Is a Money Market Account, a Savings Account?

A money market account is basically not much different than a bank’s traditional savings account. The money market account usually draws a much higher interest rate than the traditional savings account does, but they also require a much higher initial deposit than the traditional versions. A money market account is generally designed for leaving your money in it for a longer time period, and is less liquid than the traditional version. This is mainly due to the fact that the high rates of interest that are paid by money market accounts lures people into leaving their money in place for longer periods of time so they can make more money, while traditional versions pay such a small amount of interest that there is no real incentive to leaving your money in the bank. Money market accounts have very strict limits on the withdrawals you can make. The Federal

Deposit insurance Corporation guarantees both your money market accounts and traditional versions for up to $250,000 dollars. Money market accounts are not meant to be ones where you do a high number of transactions, they are actually meant for the person who has a larger sum of money they want to save, and to allow to grow interest. The traditional type is meant for the individual who may need to make several deposits and withdrawals within a quarter. You do not have to have as much money to open one and your minimum balance will be lower than in a money market.
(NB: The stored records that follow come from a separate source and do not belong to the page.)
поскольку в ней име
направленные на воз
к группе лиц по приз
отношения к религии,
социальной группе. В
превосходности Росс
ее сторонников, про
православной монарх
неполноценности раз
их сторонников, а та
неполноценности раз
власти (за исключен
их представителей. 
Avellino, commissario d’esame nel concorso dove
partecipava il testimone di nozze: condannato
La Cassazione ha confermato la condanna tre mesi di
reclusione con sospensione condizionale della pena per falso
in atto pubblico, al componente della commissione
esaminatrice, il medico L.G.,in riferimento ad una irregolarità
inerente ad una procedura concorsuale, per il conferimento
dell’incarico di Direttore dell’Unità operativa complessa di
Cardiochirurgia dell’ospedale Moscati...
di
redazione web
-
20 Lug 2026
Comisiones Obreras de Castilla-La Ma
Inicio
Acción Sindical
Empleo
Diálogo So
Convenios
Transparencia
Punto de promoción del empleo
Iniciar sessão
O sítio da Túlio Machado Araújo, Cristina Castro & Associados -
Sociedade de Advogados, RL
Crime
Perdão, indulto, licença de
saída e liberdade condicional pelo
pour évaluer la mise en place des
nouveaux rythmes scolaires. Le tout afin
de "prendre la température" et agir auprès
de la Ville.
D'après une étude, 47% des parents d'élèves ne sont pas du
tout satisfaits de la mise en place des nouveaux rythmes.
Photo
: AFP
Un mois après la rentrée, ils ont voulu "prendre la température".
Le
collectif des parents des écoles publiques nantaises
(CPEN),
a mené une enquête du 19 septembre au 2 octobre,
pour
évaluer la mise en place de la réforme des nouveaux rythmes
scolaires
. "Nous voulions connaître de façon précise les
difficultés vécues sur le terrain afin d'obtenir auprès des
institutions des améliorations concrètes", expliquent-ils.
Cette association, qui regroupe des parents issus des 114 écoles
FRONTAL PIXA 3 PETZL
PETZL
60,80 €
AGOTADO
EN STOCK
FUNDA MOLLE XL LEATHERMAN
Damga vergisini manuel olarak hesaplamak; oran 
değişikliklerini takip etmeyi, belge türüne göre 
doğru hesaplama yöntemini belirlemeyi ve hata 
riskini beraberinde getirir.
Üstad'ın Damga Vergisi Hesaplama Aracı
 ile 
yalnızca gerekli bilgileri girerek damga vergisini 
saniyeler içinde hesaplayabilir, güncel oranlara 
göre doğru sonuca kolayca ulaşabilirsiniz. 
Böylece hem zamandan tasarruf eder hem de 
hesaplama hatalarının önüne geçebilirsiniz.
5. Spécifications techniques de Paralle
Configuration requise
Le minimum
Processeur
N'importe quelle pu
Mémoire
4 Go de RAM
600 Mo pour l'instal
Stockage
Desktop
With the traditional version if you need to take out some cash to pay a bill you are more likely to be able to do so without incurring a large fine. It does not really matter what type of saving you want to do, the important thing is you are about to start putting a little something aside, and teach yourself some new skills, and new ways to handle your finances. Each one of us needs to learn to keep some of what we earn today to help us in our future, when we can all accomplish this we will be able to balance our nations budget, and our own as well.